▶ _Fragment_

Uitspraak 200102772/1


Volledige tekst

200102772/1.
Datum uitspraak: 12 juni 2002

AFDELING
BESTUURSRECHTSPRAAK

Uitspraak op het hoger beroep van:

[rechtspersoon], gevestigd te [plaats]
appellante,

tegen de uitspraak van de arrondissementsrechtbank te 's-Hertogenbosch van 17 april 2001 in het geding tussen:

appellante

en

burgemeester en wethouders van Sint Anthonis.

1. Procesverloop

Bij besluit van 21 juni 1999 hebben burgemeester en wethouders van Sint Anthonis (hierna: burgemeester en wethouders) besloten de op 18 april 1999 ingediende aanvraag van appellante om bouwvergunning voor het uitbreiden van een horecabedrijf op het perceel [locatie] te [plaats] niet in behandeling te nemen.

Bij besluit van 22 februari 2000 hebben burgemeester en wethouders het daartegen gemaakte bezwaar in afwijking van het advies van de Commissie Bezwaar- en Beroepschriften gemeente Sint Anthonis van 27 september 1999 ongegrond verklaard. Dit besluit en het advies van de Commissie Bezwaar-en Beroepschriften, waarnaar in het besluit wordt verwezen, zijn aangehecht.

Bij uitspraak van 17 april 2001, verzonden op 24 april 2001, heeft de arrondissementsrechtbank te 's-Hertogenbosch (hierna: de rechtbank) het daartegen ingestelde beroep ongegrond verklaard. Deze uitspraak is aangehecht.

▶ _Bijbehorende gegevens_

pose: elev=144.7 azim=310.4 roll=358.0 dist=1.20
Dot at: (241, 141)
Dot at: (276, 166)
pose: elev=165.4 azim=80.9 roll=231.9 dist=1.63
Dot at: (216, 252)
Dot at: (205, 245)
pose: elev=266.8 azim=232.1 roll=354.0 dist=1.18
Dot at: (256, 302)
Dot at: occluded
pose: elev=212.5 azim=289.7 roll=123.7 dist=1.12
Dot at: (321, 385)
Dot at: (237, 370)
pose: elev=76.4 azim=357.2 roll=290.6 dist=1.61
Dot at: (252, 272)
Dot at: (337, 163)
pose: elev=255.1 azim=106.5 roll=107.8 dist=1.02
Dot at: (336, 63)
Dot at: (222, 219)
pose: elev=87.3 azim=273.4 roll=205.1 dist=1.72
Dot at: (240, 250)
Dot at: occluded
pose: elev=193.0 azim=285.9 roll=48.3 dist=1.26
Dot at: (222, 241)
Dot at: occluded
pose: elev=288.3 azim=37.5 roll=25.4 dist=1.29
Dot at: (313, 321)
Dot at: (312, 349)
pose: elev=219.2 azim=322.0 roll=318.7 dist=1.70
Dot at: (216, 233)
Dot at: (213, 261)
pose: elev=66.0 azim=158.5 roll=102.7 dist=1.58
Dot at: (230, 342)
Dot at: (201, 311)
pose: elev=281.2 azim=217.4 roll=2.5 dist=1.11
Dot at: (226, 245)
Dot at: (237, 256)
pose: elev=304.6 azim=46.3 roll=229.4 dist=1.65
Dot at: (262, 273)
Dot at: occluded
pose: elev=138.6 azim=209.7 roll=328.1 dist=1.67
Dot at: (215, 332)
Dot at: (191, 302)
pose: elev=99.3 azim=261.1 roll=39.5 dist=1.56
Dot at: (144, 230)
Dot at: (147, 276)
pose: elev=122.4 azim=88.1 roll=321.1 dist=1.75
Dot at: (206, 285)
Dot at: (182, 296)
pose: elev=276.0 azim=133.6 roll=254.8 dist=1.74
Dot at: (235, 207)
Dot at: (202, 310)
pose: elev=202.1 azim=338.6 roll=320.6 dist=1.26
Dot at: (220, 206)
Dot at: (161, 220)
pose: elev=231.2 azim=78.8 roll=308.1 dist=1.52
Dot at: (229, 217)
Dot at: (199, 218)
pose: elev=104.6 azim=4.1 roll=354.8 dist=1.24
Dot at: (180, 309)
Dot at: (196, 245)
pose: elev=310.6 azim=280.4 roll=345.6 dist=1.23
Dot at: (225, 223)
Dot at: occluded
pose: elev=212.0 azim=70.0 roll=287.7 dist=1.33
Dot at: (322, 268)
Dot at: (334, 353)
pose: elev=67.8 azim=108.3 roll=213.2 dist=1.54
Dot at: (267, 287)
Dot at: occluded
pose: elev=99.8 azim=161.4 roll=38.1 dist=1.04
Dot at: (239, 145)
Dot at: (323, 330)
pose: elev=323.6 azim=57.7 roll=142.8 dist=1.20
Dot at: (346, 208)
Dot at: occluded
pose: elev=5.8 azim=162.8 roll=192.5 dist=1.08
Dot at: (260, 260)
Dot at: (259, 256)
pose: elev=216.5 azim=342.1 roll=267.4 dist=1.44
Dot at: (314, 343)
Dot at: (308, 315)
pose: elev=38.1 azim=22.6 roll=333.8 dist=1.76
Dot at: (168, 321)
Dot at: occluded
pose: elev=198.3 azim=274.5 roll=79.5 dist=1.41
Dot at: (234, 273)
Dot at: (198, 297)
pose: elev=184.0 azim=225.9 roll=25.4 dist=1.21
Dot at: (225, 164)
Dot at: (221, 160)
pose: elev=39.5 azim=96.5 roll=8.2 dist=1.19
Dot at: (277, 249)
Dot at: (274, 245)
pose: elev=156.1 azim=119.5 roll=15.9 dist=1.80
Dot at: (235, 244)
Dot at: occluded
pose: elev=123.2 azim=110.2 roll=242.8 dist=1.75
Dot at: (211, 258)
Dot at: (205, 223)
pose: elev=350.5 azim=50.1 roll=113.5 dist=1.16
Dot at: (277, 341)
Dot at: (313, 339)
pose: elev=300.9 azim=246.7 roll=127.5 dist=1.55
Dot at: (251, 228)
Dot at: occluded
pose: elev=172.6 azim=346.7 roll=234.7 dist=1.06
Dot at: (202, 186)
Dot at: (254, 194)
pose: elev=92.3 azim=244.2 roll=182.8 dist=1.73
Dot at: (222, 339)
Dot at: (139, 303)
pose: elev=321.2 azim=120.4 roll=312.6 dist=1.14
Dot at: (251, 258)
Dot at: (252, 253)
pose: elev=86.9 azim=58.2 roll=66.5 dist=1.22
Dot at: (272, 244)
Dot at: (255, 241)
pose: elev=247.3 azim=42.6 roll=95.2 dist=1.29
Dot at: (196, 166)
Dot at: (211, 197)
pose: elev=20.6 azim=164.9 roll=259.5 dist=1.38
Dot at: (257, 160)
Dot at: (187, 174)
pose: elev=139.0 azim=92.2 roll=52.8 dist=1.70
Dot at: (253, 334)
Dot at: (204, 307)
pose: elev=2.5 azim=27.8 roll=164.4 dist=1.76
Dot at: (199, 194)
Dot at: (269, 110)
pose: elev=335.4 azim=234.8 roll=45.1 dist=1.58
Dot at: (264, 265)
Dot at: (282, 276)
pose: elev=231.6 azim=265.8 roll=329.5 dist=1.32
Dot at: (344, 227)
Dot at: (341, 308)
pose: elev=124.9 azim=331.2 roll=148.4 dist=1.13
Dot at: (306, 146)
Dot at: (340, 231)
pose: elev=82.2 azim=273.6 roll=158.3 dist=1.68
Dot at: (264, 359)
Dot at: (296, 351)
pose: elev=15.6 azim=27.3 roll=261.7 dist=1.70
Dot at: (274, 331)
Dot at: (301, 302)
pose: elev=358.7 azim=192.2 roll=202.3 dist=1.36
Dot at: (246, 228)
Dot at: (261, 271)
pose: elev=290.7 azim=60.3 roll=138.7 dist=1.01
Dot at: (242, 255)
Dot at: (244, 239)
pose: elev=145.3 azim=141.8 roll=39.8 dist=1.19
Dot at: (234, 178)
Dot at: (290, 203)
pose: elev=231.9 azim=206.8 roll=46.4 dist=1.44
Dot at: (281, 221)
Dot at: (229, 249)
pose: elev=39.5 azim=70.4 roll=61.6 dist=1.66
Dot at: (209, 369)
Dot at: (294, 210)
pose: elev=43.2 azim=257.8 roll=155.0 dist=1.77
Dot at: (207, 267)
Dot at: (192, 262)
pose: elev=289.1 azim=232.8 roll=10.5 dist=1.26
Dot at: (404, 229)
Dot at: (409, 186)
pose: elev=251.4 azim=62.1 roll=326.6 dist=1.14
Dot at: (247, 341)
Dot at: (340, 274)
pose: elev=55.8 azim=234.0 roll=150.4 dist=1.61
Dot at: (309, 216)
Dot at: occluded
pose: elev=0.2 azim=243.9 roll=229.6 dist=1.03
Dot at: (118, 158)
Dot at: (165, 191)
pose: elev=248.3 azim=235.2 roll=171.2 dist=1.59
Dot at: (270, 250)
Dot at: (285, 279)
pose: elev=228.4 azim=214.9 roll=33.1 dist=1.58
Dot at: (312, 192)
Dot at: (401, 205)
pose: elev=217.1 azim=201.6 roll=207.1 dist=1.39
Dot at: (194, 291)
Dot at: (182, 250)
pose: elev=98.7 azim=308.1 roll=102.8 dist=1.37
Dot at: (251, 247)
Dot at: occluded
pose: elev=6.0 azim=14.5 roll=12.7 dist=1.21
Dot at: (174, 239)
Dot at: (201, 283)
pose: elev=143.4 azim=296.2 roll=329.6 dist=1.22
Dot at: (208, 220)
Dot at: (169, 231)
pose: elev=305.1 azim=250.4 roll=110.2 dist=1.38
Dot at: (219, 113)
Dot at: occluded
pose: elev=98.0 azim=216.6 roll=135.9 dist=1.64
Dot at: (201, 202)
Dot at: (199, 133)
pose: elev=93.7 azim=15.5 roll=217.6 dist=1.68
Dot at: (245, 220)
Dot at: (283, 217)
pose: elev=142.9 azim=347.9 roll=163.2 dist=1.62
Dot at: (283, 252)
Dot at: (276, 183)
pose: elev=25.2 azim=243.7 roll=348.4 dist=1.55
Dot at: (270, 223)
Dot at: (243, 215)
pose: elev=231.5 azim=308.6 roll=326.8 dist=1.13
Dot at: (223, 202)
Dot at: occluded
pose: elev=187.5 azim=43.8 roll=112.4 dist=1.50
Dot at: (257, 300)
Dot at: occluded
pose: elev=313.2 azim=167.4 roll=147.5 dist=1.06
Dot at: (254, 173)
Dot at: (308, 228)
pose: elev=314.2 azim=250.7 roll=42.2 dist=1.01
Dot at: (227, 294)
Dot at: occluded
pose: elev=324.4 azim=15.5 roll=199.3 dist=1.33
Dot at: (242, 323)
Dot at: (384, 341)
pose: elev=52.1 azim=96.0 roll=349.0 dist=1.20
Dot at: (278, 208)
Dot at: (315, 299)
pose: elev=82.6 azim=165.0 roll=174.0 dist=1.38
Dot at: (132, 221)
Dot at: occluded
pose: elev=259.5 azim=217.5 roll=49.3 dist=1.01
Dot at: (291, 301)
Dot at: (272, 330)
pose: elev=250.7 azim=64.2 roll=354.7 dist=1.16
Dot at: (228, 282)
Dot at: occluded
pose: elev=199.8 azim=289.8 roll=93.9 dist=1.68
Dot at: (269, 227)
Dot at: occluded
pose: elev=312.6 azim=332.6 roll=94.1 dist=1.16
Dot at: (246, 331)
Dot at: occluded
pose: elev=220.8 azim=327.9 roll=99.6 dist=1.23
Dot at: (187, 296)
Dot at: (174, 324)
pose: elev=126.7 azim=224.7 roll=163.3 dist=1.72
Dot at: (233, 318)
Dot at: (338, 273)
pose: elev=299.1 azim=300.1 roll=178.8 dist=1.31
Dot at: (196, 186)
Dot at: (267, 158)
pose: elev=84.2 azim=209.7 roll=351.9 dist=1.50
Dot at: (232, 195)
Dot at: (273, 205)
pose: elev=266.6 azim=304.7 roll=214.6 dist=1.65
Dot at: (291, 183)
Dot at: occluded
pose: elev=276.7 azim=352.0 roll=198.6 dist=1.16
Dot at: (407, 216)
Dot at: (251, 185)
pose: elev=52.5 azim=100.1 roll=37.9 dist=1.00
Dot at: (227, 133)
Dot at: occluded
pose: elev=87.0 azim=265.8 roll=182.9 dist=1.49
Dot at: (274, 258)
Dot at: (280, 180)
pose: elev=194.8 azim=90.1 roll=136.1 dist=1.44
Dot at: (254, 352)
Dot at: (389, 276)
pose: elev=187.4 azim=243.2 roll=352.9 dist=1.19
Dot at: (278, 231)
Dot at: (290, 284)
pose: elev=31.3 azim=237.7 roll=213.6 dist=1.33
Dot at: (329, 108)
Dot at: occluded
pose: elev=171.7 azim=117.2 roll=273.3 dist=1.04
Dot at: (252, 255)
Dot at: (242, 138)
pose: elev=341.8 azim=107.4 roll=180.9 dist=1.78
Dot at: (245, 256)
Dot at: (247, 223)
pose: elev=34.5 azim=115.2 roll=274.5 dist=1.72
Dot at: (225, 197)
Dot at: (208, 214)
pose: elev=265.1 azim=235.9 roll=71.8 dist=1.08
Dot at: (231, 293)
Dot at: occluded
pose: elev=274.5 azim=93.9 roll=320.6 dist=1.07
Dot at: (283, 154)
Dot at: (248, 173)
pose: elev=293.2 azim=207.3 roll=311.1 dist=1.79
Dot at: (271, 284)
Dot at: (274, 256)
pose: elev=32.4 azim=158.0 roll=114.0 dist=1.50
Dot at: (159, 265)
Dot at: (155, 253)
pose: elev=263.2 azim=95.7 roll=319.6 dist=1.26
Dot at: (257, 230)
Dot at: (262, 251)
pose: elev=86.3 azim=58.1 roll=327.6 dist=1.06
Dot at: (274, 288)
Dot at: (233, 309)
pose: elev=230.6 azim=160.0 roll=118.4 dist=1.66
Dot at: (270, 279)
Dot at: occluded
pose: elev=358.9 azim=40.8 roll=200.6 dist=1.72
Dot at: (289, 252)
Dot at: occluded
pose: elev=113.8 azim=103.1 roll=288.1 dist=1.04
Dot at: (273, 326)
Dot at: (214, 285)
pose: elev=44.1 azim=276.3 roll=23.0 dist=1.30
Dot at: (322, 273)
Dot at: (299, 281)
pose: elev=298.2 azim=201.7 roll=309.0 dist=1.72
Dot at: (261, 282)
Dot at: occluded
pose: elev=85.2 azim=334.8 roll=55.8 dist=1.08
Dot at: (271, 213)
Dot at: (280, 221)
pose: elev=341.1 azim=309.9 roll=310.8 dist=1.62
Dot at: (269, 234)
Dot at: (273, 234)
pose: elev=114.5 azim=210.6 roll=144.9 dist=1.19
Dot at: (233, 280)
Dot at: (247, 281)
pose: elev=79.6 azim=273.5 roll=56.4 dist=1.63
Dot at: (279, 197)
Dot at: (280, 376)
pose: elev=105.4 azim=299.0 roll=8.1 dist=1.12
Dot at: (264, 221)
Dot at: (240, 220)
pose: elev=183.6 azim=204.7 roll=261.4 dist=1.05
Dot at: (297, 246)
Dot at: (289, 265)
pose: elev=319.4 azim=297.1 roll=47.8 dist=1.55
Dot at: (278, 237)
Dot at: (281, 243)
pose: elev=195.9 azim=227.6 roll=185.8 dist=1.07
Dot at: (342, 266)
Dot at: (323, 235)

▶ _Uit te voeren taken_
[1] Beantwoord aan de hand van het fragment de volgende vragen:
(a) Op welke datum is de uitspraak 200102772/1 gedaan?
(b) Op welke datum heeft appellante de aanvraag om bouwvergunning ingediend?
(c) Op welke datum is de uitspraak van de rechtbank verzonden?
[2] Citeer uit de records woordelijk alle regels vanaf het begin van de records tot en met de regel die "Dot at: (237, 370)" bevat, beide grenzen inbegrepen.
De records staan volledig los van het fragment.

▶ _Resultaten per taak_
[1]
(a) 12 juni 2002
(b) 18 april 1999
(c) 24 april 2001

[2]
pose: elev=144.7 azim=310.4 roll=358.0 dist=1.20
Dot at: (241, 141)
Dot at: (276, 166)
pose: elev=165.4 azim=80.9 roll=231.9 dist=1.63
Dot at: (216, 252)
Dot at: (205, 245)
pose: elev=266.8 azim=232.1 roll=354.0 dist=1.18
Dot at: (256, 302)
Dot at: occluded
pose: elev=212.5 azim=289.7 roll=123.7 dist=1.12
Dot at: (321, 385)
Dot at: (237, 370)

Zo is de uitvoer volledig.